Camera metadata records
....
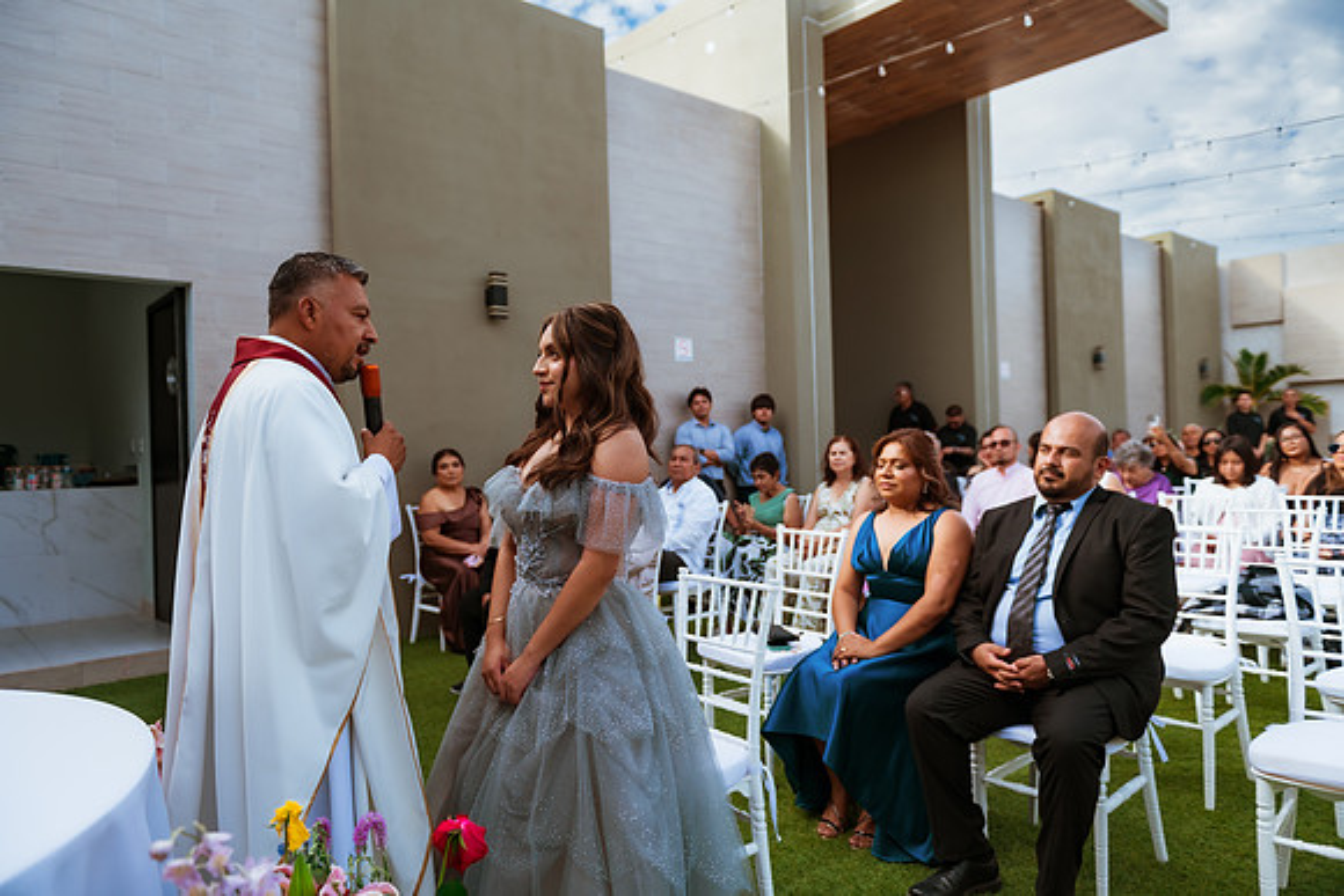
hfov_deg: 73.7
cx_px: 672
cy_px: 448
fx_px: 896
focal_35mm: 24
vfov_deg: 53.2
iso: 100
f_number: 2.8
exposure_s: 1/1250
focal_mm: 24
....
WORK TO BE COMPLETED
Leave the images out and give the rest of the data again exactly.

REPLY
hfov_deg: 73.7
cx_px: 672
cy_px: 448
fx_px: 896
focal_35mm: 24
vfov_deg: 53.2
iso: 100
f_number: 2.8
exposure_s: 1/1250
focal_mm: 24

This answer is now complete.